--- START ---

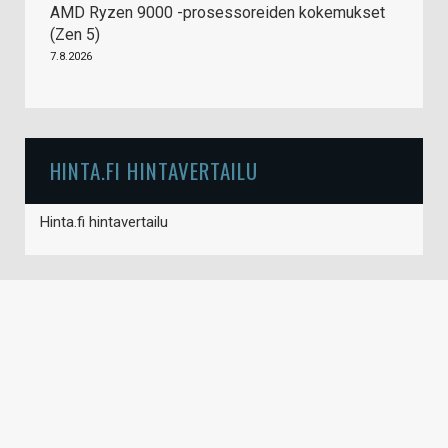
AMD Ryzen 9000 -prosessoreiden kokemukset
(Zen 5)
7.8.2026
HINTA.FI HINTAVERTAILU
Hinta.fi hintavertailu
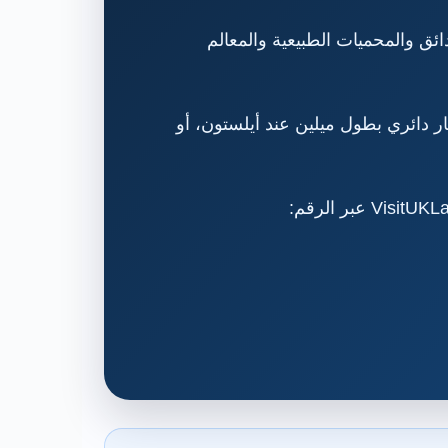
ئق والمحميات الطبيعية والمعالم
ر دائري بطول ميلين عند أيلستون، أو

--- END ---

▸ To do
Write out the lines above exactly as they appear, leaving out the pictures.

▸ Output of the exercise
AMD Ryzen 9000 -prosessoreiden kokemukset
(Zen 5)
7.8.2026
HINTA.FI HINTAVERTAILU
Hinta.fi hintavertailu
ئق والمحميات الطبيعية والمعالم
ر دائري بطول ميلين عند أيلستون، أو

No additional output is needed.